本文的 Motivation 是大规模的自然语言处理预训练模型的微调。曾经许多人试图通过调整部分参数、学习外部模块,来控制可训练的参数量。这些做法,除了每个任务的预训练模型外,只需要存储和加载少量特定于任务的参数。然而,已有的方法经常会引入推理延迟(加长 forward 的时间),更重要的是,这些方法往往无法匹配 fine-tuning 的 baseline,从而只能在效率和模型质量之间做出权衡。这在某种程度上也说明,这些方法并没有很好的表征微调的本质。
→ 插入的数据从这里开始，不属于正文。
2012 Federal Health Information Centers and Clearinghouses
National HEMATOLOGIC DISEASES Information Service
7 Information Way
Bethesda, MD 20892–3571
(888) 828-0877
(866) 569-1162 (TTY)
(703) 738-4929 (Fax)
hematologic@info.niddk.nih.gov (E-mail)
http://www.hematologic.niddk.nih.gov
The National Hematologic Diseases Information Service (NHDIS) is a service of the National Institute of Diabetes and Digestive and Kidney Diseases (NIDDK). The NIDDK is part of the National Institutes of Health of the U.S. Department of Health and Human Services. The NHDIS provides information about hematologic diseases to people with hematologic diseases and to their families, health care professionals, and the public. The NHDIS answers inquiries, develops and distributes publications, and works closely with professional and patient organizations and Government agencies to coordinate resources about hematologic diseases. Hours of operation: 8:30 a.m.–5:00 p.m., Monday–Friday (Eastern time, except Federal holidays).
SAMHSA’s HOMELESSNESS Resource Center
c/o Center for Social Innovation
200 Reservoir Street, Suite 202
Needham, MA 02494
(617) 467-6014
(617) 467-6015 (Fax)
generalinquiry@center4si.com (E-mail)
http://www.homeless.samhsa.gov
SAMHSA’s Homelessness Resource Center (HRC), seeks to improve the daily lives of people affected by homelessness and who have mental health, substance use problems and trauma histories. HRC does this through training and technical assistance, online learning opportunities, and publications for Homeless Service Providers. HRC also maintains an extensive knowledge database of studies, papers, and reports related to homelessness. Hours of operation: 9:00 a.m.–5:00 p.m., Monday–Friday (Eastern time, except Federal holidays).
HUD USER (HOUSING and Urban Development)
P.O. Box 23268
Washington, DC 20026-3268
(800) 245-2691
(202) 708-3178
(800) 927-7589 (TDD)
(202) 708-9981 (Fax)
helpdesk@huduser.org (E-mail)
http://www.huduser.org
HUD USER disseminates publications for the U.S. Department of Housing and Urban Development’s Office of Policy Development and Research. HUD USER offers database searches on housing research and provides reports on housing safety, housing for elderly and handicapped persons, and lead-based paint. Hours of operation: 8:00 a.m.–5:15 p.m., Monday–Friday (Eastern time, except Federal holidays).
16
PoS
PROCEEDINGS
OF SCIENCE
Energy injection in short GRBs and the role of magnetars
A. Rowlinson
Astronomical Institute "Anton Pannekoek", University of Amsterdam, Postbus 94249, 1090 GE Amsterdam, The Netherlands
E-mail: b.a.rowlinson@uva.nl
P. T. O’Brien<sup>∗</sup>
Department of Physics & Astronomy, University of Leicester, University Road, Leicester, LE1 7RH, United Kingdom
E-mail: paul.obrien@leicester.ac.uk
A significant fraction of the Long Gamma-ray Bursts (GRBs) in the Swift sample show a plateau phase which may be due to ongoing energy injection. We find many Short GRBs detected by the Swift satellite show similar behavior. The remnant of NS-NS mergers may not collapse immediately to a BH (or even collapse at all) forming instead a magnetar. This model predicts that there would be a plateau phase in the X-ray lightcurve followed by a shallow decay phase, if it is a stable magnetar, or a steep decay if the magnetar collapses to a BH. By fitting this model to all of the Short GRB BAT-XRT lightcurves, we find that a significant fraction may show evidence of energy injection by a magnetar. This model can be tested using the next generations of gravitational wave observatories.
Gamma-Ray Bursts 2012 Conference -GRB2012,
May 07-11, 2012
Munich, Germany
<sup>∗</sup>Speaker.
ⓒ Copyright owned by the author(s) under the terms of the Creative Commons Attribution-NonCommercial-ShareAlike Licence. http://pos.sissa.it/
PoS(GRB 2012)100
根据已有的论文研究,我们学习到的模型是 over-parametrized,模型学到的参数实际上存在于较低的 “内在秩”,即可以用更少的参数就足以表征整个参数空间的信息,这促使我们提出了低秩自适应的方法 LoRA。类似 fine-tuning 的更新过程:

\[W'=W+\alpha\Delta W \]

LoRA 的基本思想是,将多步的 \(\alpha\Delta W\) 积累转化一个与 W 维度一致的矩阵,根据 “内在秩” 的理论,进一步将 W 分解为两个低秩矩阵的乘积。神经网络包含许多执行矩阵乘法的 Dense Layers,这些层中的权重矩阵通常是满秩的。根据前文所述的 “内在秩” 的启发,本文将 tuning 的更新积累 \(\Delta W\) 转化为两个低秩矩阵 A 和 B 的乘法:

\[h=W_0+\Delta Wx=W_0x+BAx \]

本文对 A 进行随机高斯初始化,而对 B 使用全零初始化。除此之外,本文还提出一种 scale 方法,能避免超参数的调参:

We then scale \(\Delta Wx\) by \(\alpha/r\), where \(α\) is a constant in \(r\). When optimizing with Adam, tuning \(α\) is roughly the same as tuning the learning rate if we scale the initialization appropriately. As a result, we simply set \(α\) to the first \(r\) we try and do not tune it. This scaling helps to reduce the need to retune hyperparameters when we vary \(r\) .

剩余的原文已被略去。